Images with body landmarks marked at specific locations
Segment Open

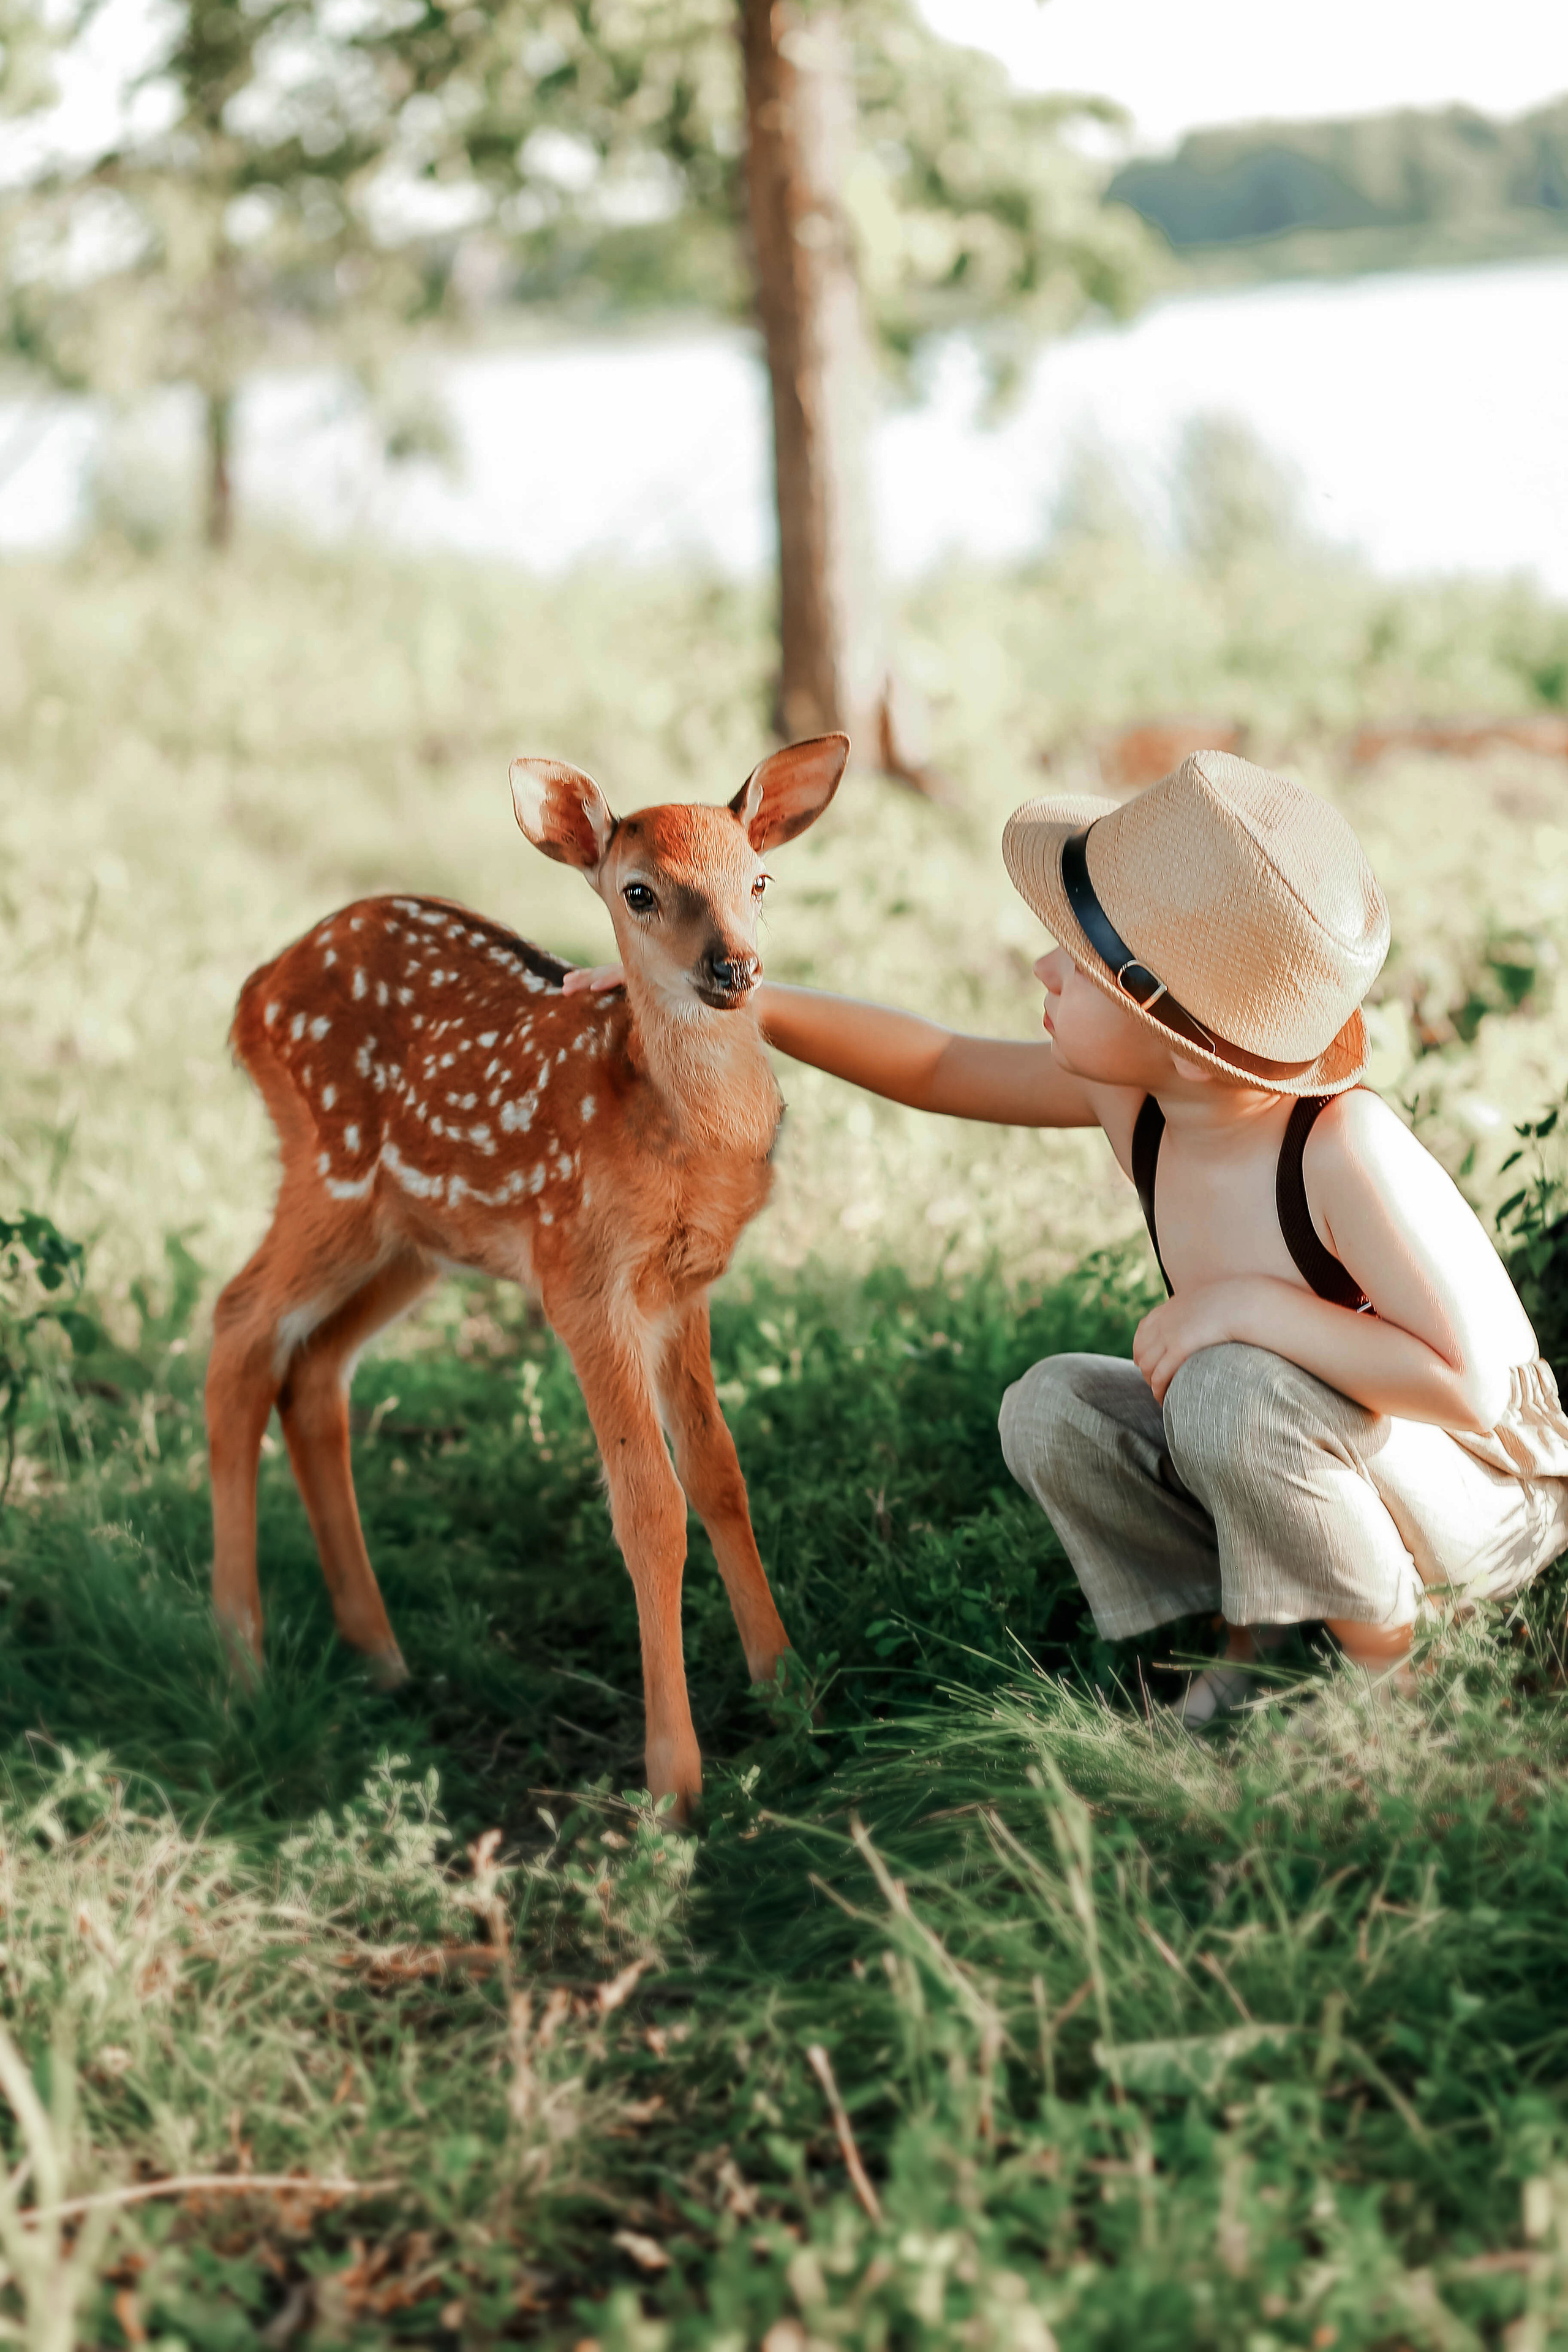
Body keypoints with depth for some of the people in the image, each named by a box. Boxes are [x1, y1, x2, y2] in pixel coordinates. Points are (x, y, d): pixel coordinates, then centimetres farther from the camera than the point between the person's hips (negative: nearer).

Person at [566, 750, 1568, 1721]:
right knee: (1050, 1409, -9)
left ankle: (1386, 1663, -9)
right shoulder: (1136, 1098, -13)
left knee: (1233, 1389, -32)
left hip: (1487, 1494, -7)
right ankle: (1261, 1633, 6)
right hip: (1304, 1460, 7)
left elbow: (1475, 1384, -35)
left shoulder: (1344, 1148, -34)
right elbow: (940, 1065, 0)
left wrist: (1254, 1305, -35)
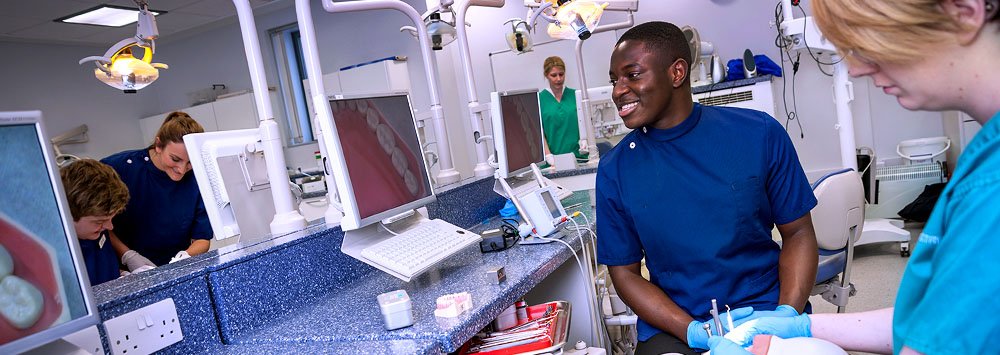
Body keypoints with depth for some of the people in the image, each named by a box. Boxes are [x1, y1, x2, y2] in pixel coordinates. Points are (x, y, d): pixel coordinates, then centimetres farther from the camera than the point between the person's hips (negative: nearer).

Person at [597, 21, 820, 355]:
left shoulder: (759, 133, -3)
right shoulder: (614, 170, -3)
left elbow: (797, 231, 4)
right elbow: (624, 271, 0)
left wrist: (787, 313, -12)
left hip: (765, 311, 0)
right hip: (673, 326, 1)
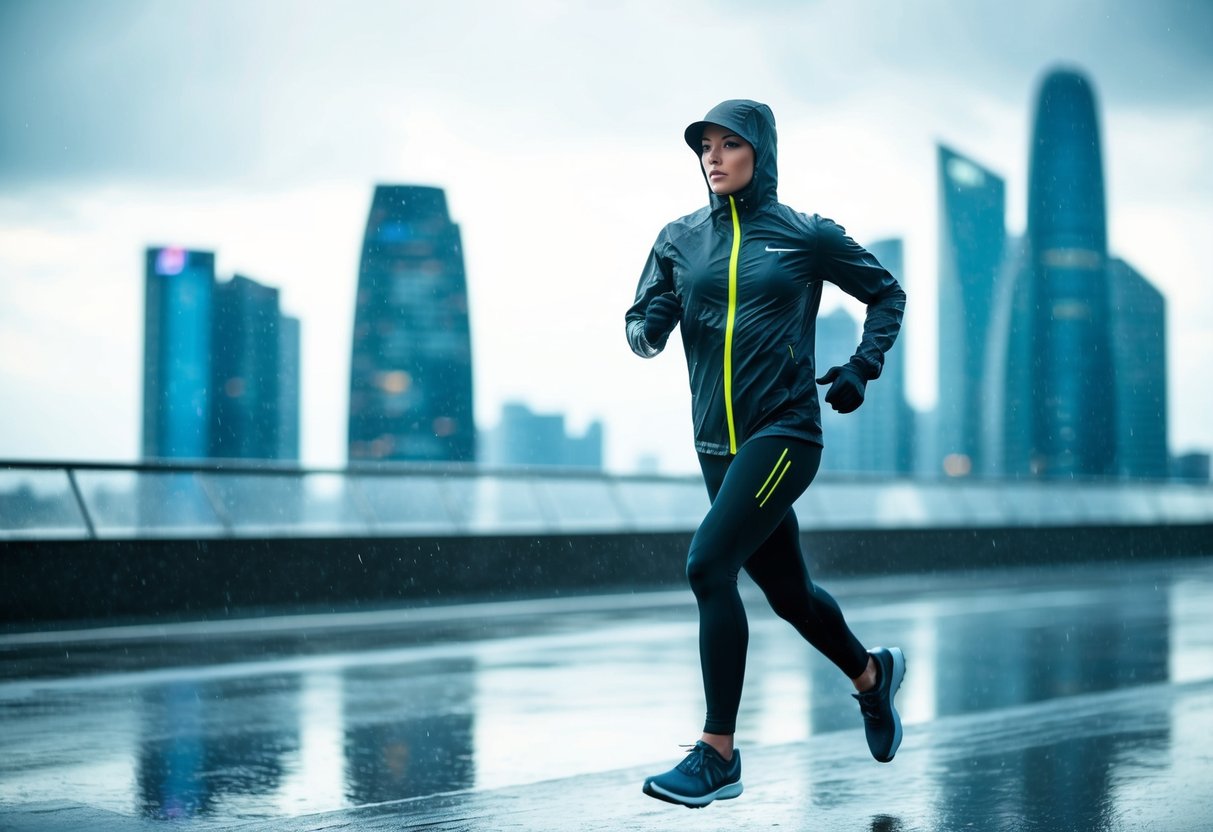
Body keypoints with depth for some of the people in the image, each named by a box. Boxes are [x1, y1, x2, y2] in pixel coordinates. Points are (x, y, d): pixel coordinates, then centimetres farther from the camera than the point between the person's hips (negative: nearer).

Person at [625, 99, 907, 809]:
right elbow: (642, 329, 3)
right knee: (787, 589, 16)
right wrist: (653, 324, -20)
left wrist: (862, 369, -1)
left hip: (785, 431, -5)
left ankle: (719, 756, -14)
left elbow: (887, 294, 12)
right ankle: (873, 675, 46)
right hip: (718, 440, 5)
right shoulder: (680, 240, 7)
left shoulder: (807, 236, -1)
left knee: (709, 564, -21)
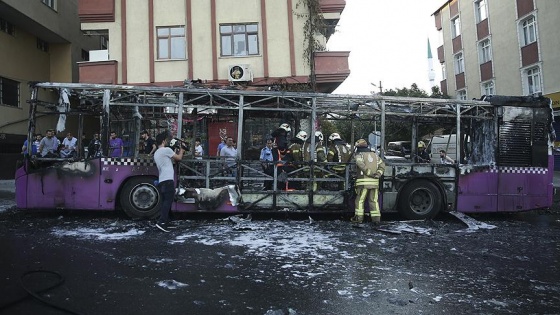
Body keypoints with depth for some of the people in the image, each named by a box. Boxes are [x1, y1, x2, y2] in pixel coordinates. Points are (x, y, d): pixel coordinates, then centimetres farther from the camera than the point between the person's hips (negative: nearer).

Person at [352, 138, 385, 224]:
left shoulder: (359, 155, -1)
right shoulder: (375, 155, 17)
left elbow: (362, 165, -19)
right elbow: (382, 165, 11)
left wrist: (370, 173, -16)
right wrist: (378, 174, 0)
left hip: (363, 182, -5)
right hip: (374, 182, 5)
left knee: (360, 200, 4)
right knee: (374, 200, 10)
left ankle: (358, 217, 6)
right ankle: (376, 218, 7)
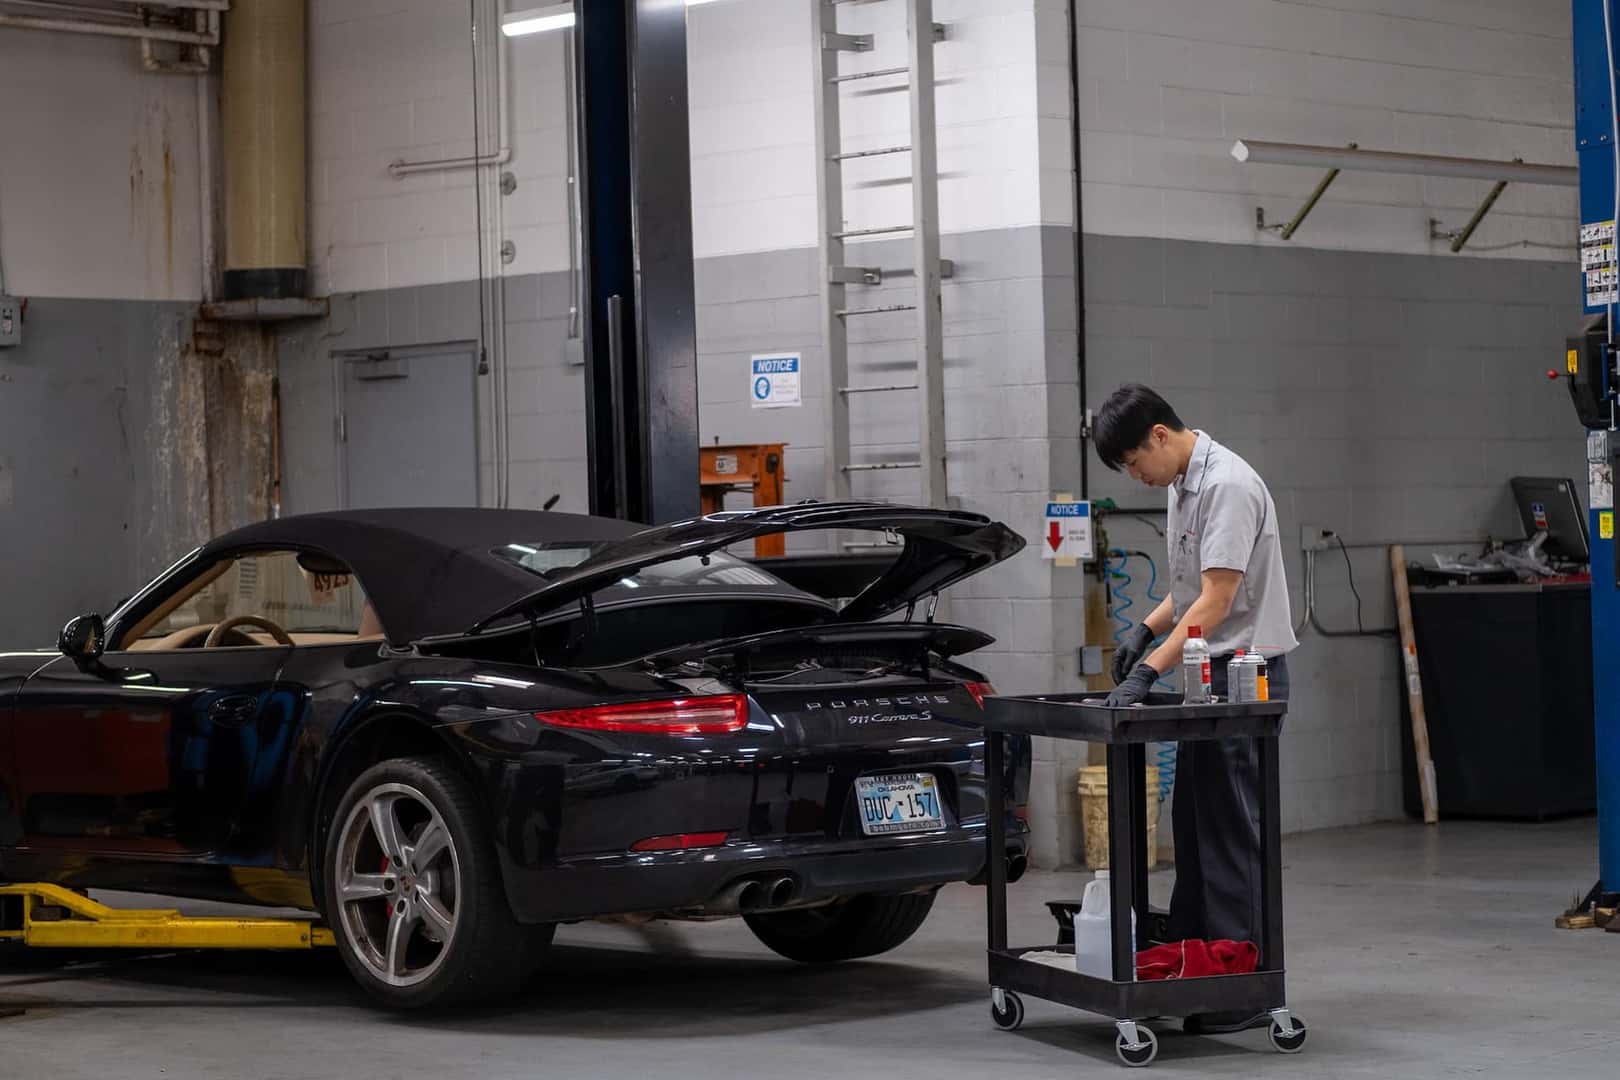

Segment Closed

Find every line in the items above that contains the string "knee", and copy each of those lines. Case counts.

Result of the exercise
right knee: (1050, 1409, -9)
left knee: (1233, 1389, -32)
right knee: (787, 589, 16)
left knee: (709, 564, -21)
left knee: (360, 200, 4)
right knee: (374, 200, 10)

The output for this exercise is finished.